TASK DIRECTIONS >> Go through the listing that follows and write it out exactly. Drop the pictures.

DATASET CONTENT >>
┌──

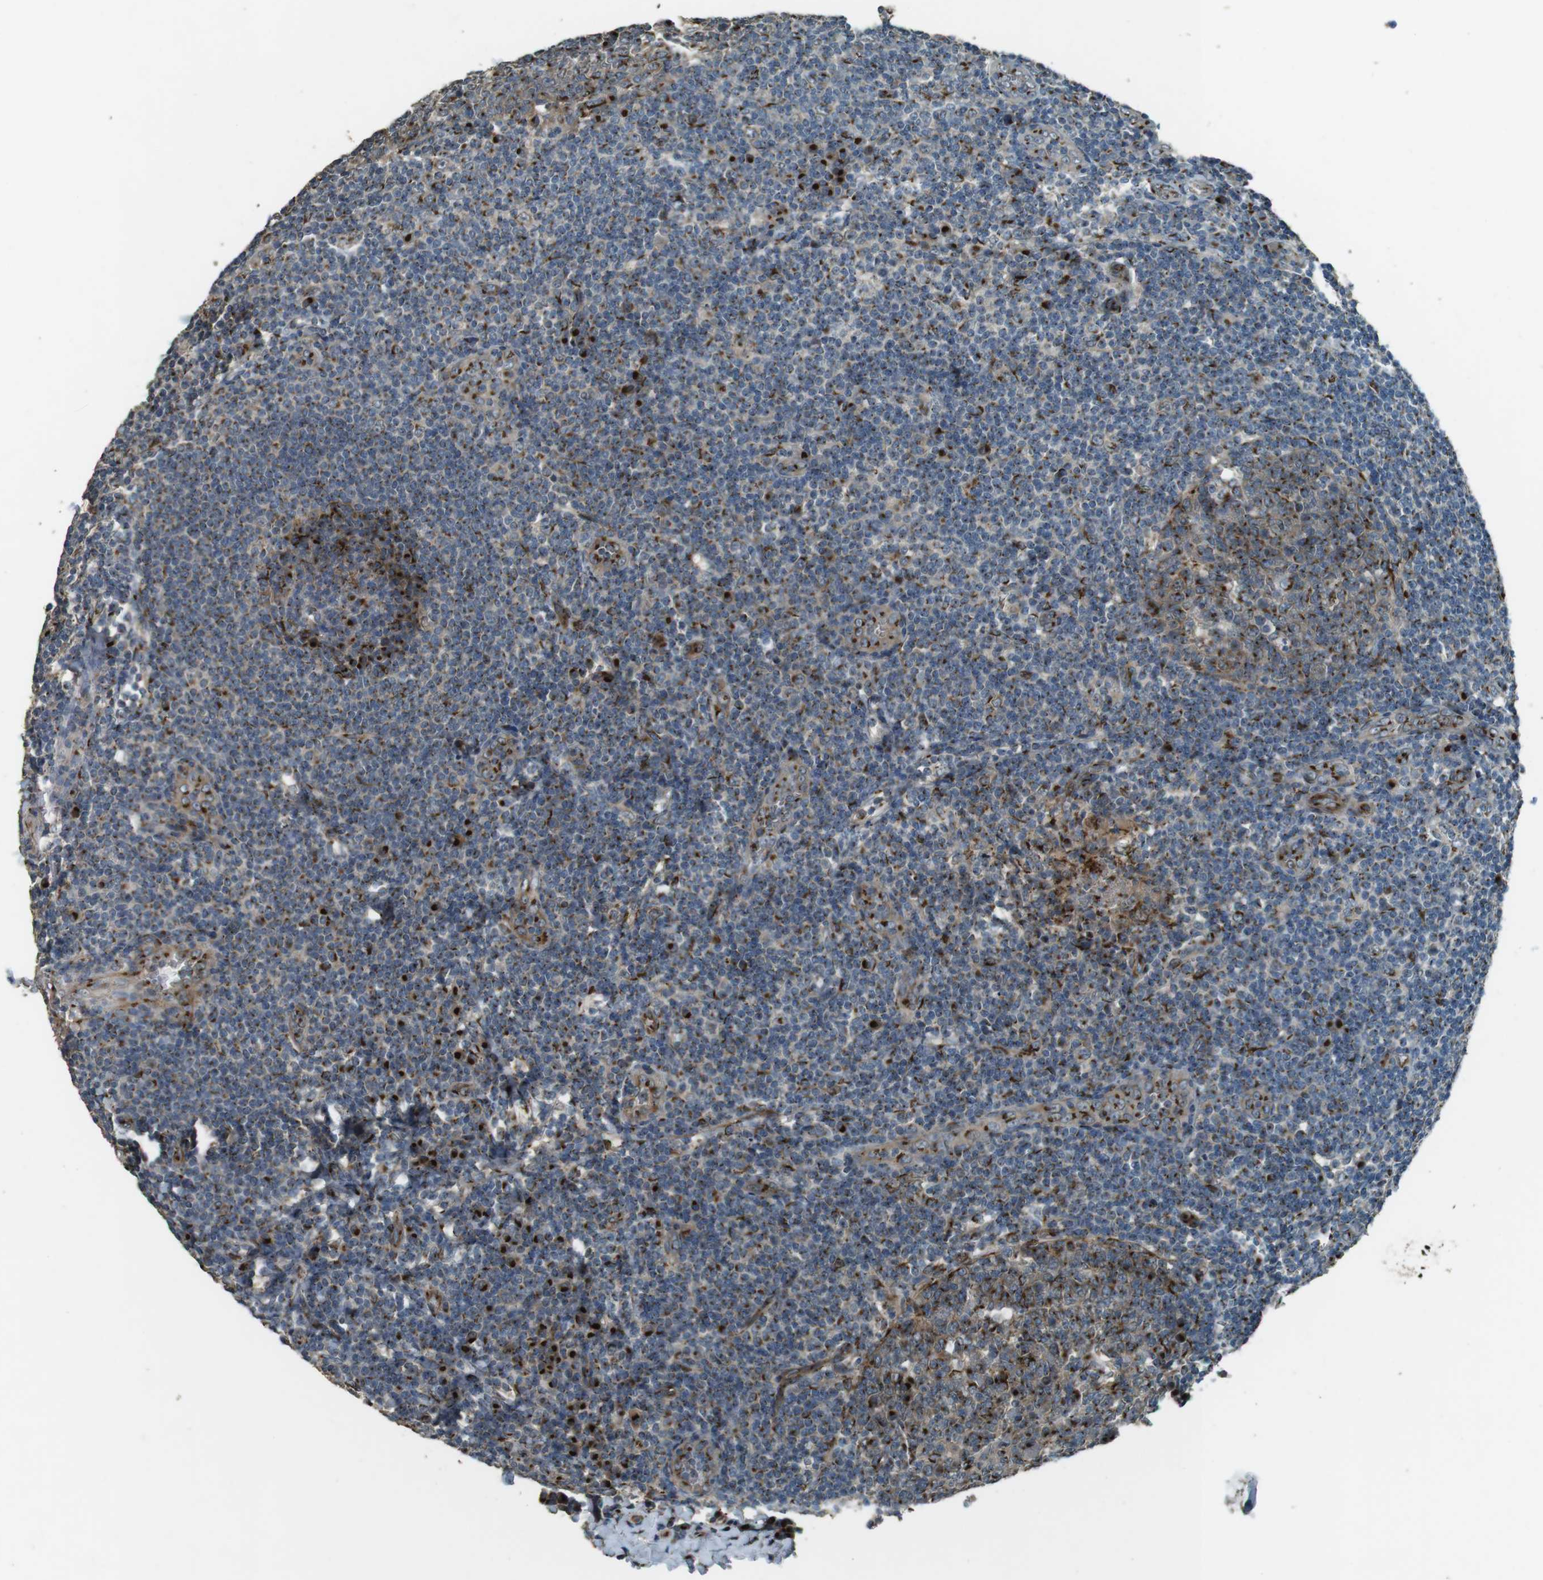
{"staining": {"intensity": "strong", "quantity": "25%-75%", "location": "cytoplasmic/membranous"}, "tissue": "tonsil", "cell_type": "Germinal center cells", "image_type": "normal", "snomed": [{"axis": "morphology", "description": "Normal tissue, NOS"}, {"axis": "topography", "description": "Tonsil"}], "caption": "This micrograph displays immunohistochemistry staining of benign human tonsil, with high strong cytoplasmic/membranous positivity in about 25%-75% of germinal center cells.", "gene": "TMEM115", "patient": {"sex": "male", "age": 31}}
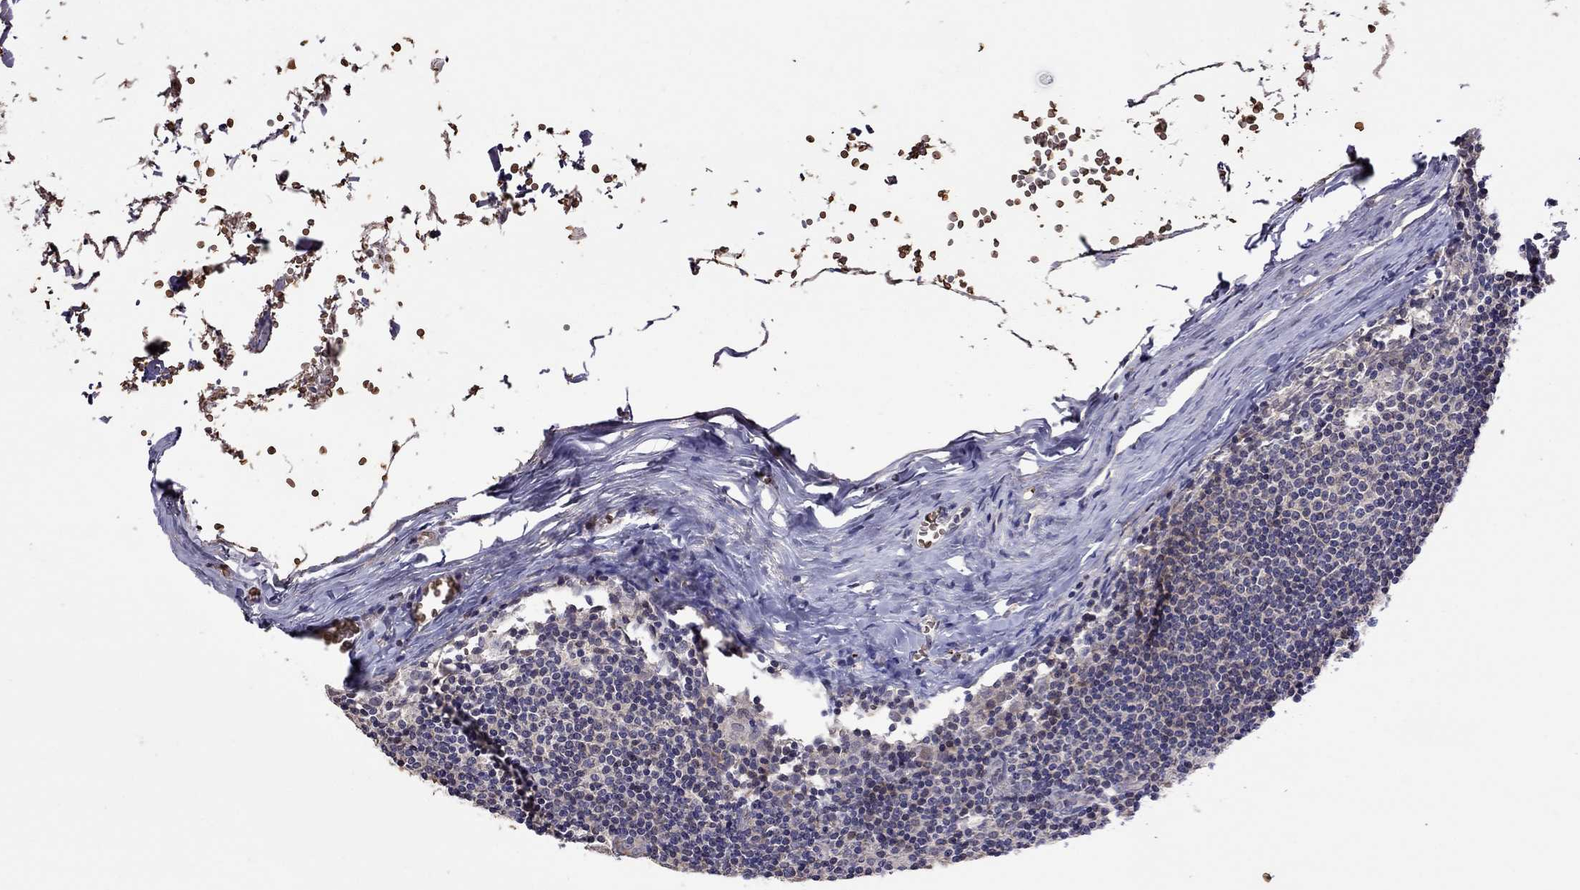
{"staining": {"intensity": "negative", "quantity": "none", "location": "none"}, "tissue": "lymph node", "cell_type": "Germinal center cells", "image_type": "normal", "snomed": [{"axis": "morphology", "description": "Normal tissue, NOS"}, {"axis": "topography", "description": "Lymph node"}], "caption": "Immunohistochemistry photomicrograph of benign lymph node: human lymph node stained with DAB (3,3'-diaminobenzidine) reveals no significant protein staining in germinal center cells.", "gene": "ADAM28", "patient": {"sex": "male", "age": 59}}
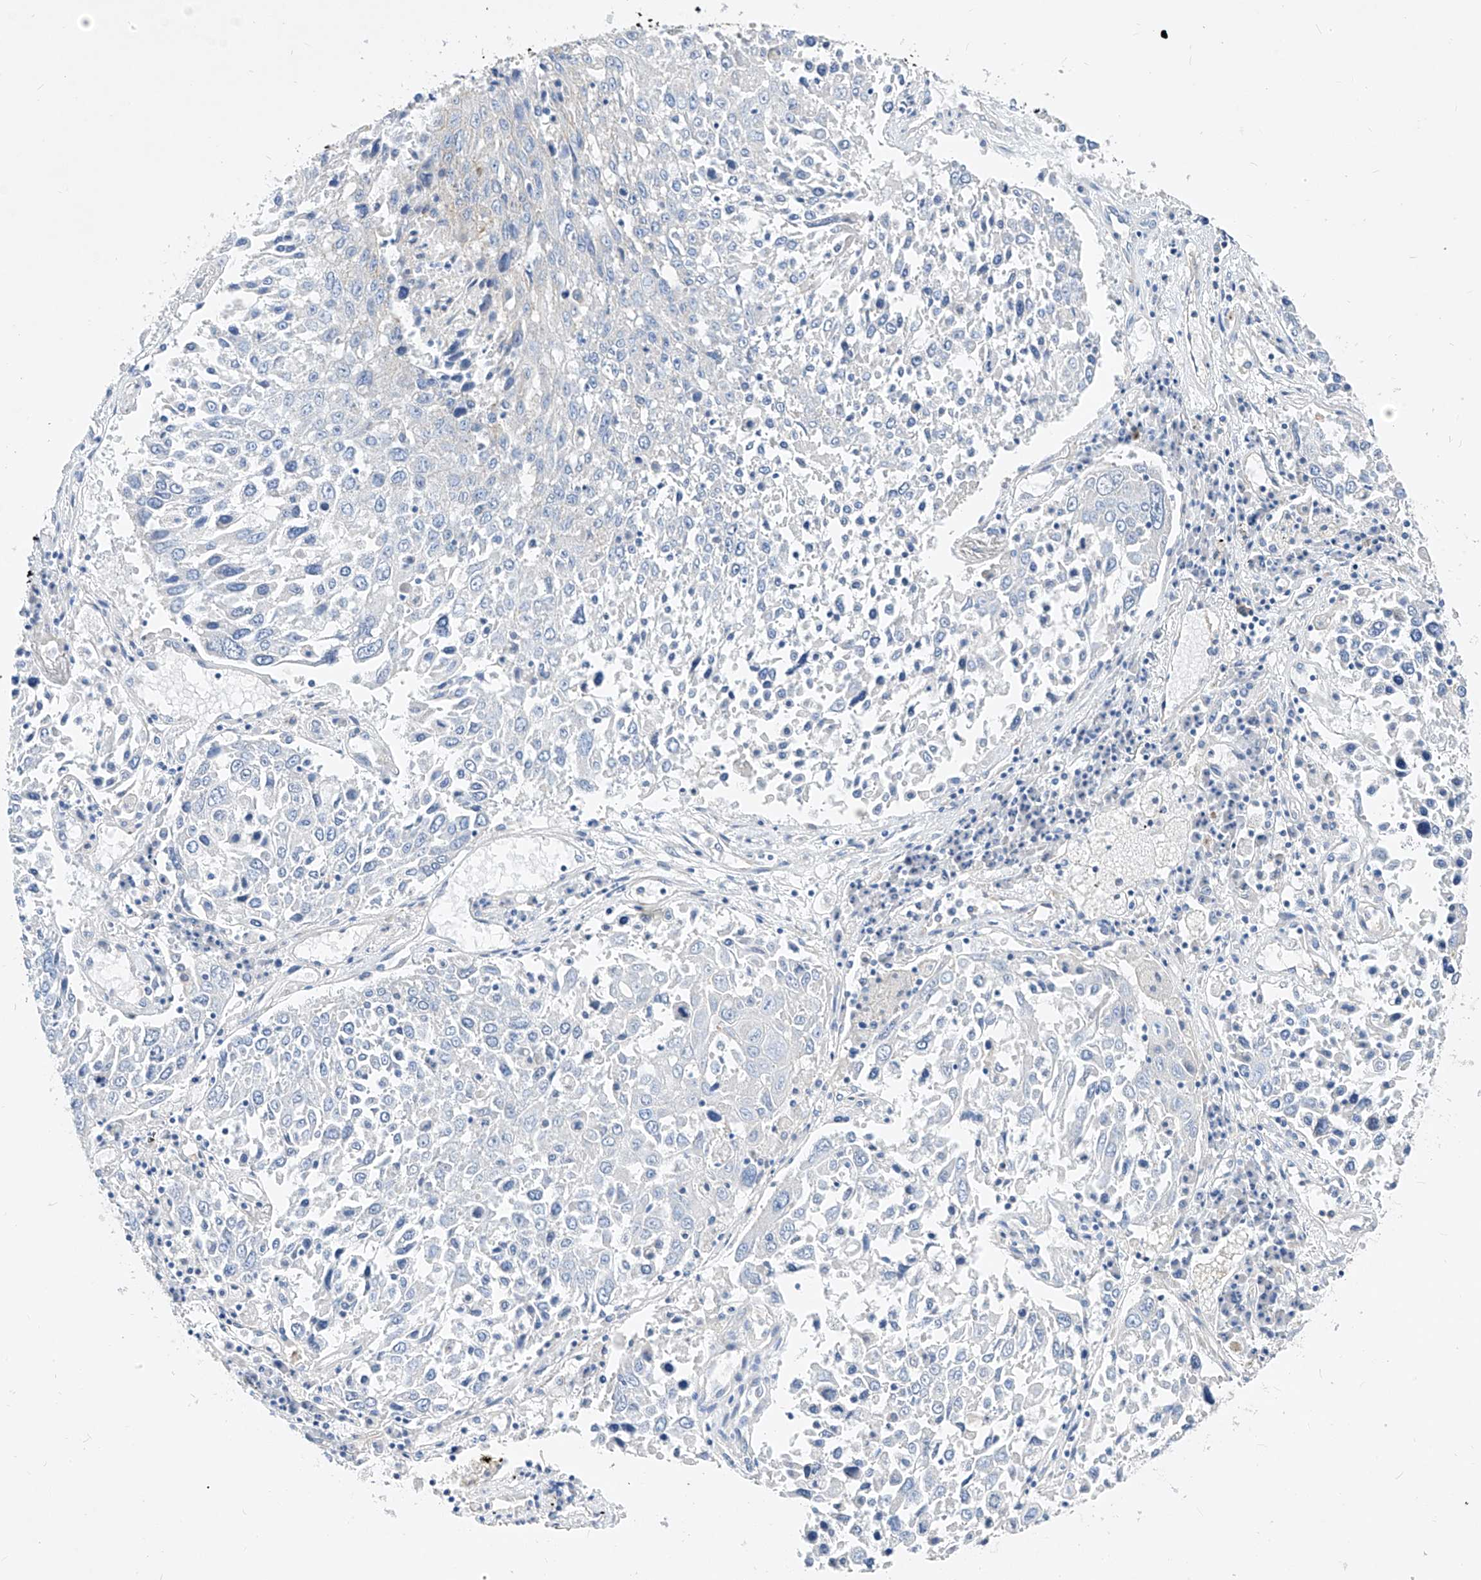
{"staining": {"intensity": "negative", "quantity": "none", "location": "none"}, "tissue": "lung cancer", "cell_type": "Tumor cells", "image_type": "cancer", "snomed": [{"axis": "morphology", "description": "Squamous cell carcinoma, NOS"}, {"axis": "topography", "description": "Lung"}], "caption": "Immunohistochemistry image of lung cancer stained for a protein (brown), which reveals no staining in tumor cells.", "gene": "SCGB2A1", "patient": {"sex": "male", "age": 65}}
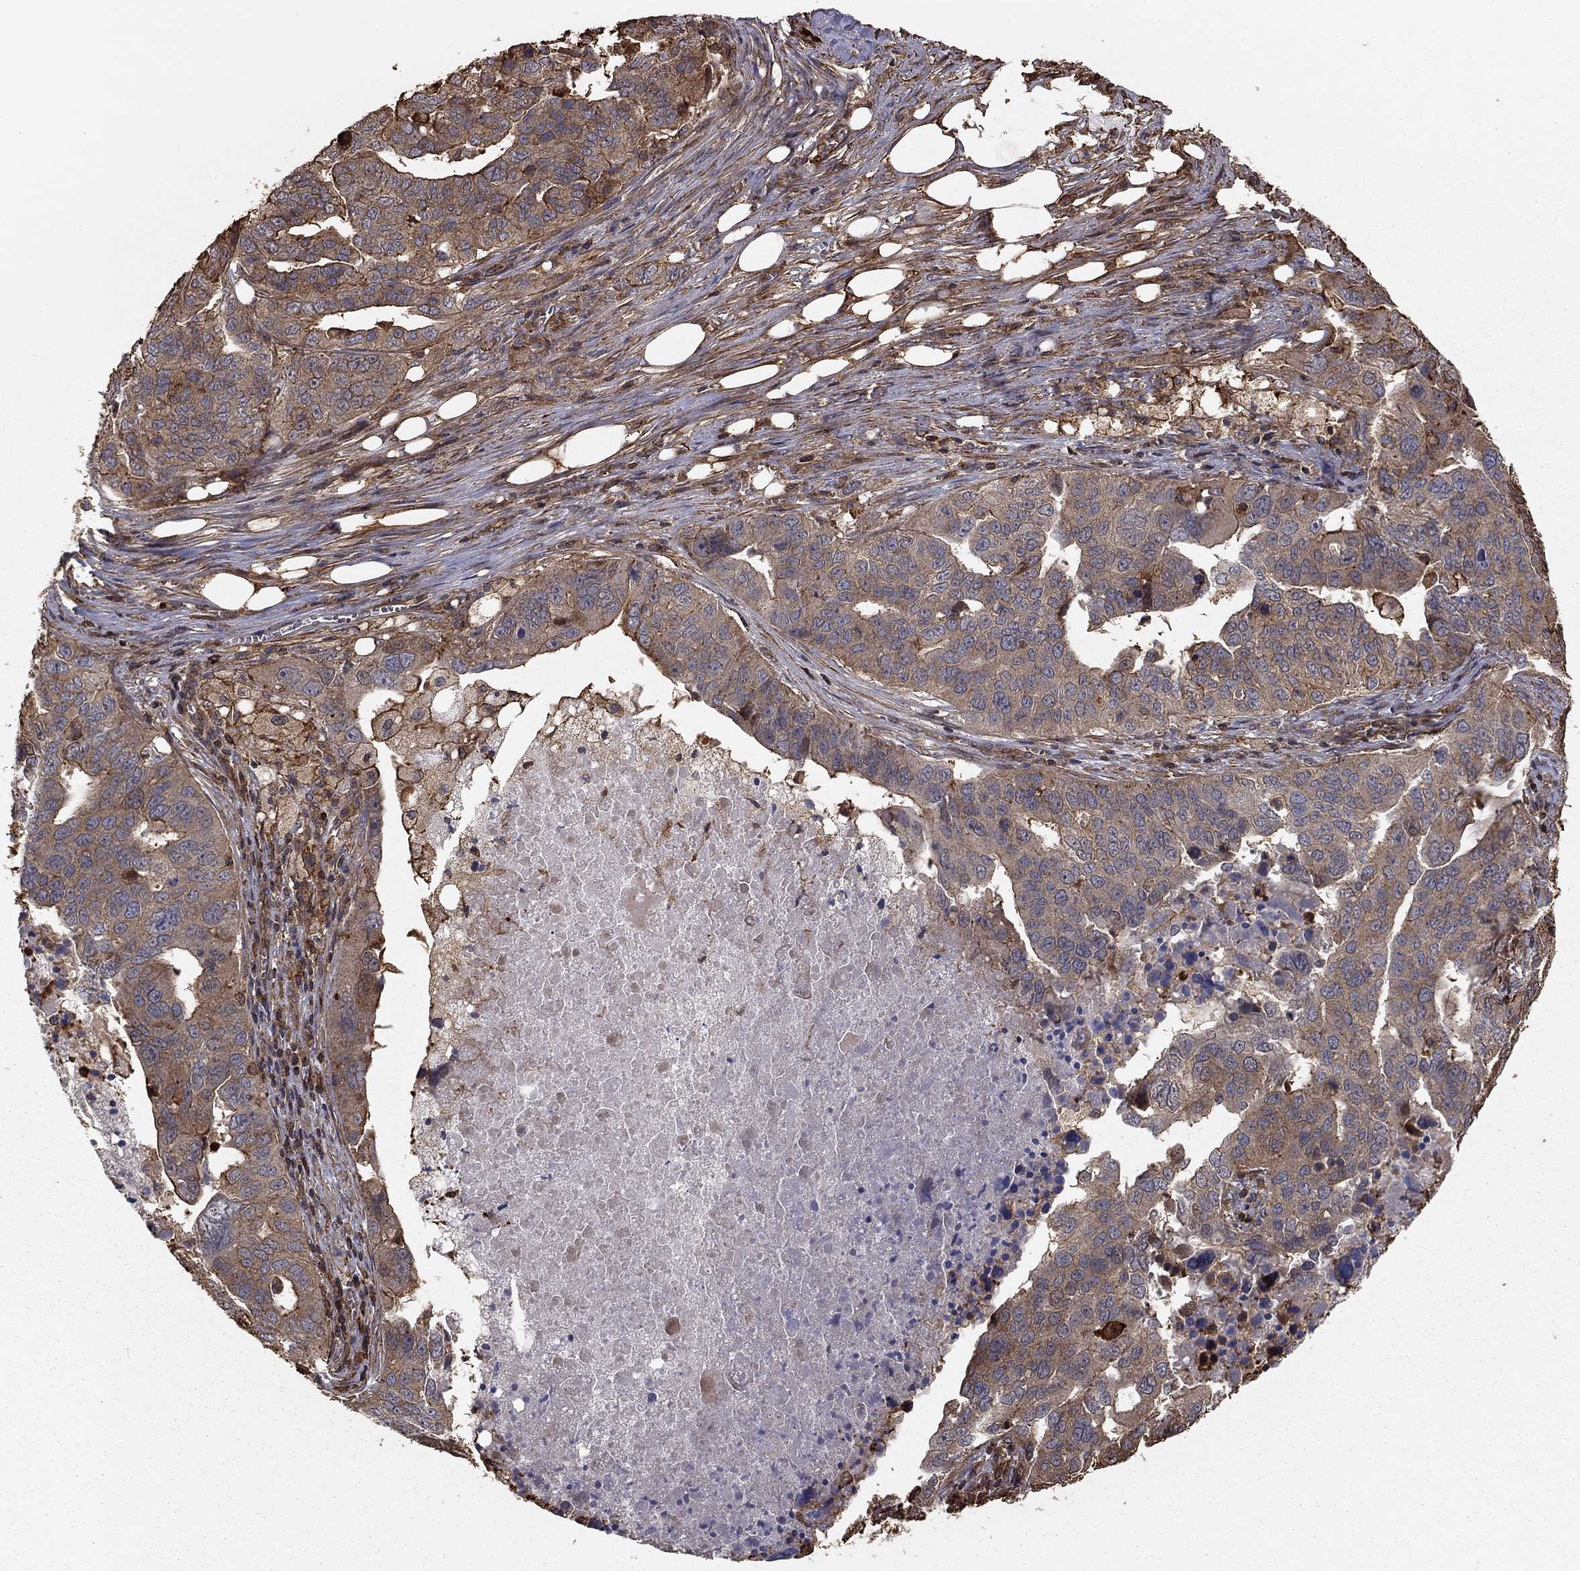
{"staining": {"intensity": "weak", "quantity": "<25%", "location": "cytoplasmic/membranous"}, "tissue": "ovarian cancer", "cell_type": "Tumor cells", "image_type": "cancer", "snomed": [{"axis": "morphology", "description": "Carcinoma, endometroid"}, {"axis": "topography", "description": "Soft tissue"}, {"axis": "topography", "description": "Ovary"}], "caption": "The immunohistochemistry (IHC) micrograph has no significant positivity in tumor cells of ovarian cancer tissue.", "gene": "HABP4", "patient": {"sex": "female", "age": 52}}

└──

OUTPUT OF THE EXERCISE >>
{"staining": {"intensity": "strong", "quantity": "25%-75%", "location": "cytoplasmic/membranous"}, "tissue": "tonsil", "cell_type": "Germinal center cells", "image_type": "normal", "snomed": [{"axis": "morphology", "description": "Normal tissue, NOS"}, {"axis": "topography", "description": "Tonsil"}], "caption": "This micrograph displays immunohistochemistry staining of benign human tonsil, with high strong cytoplasmic/membranous positivity in about 25%-75% of germinal center cells.", "gene": "TMEM115", "patient": {"sex": "male", "age": 31}}
{"staining": {"intensity": "negative", "quantity": "none", "location": "none"}, "tissue": "lymph node", "cell_type": "Germinal center cells", "image_type": "normal", "snomed": [{"axis": "morphology", "description": "Normal tissue, NOS"}, {"axis": "topography", "description": "Lymph node"}], "caption": "Immunohistochemistry photomicrograph of benign lymph node: human lymph node stained with DAB (3,3'-diaminobenzidine) reveals no significant protein staining in germinal center cells.", "gene": "ADAM28", "patient": {"sex": "male", "age": 59}}
{"staining": {"intensity": "negative", "quantity": "none", "location": "none"}, "tissue": "lung cancer", "cell_type": "Tumor cells", "image_type": "cancer", "snomed": [{"axis": "morphology", "description": "Squamous cell carcinoma, NOS"}, {"axis": "topography", "description": "Lung"}], "caption": "Immunohistochemistry image of lung cancer stained for a protein (brown), which reveals no staining in tumor cells.", "gene": "SCGB2A1", "patient": {"sex": "male", "age": 65}}
{"staining": {"intensity": "weak", "quantity": "<25%", "location": "cytoplasmic/membranous"}, "tissue": "ovarian cancer", "cell_type": "Tumor cells", "image_type": "cancer", "snomed": [{"axis": "morphology", "description": "Carcinoma, endometroid"}, {"axis": "topography", "description": "Soft tissue"}, {"axis": "topography", "description": "Ovary"}], "caption": "The immunohistochemistry (IHC) micrograph has no significant positivity in tumor cells of ovarian cancer tissue.", "gene": "HABP4", "patient": {"sex": "female", "age": 52}}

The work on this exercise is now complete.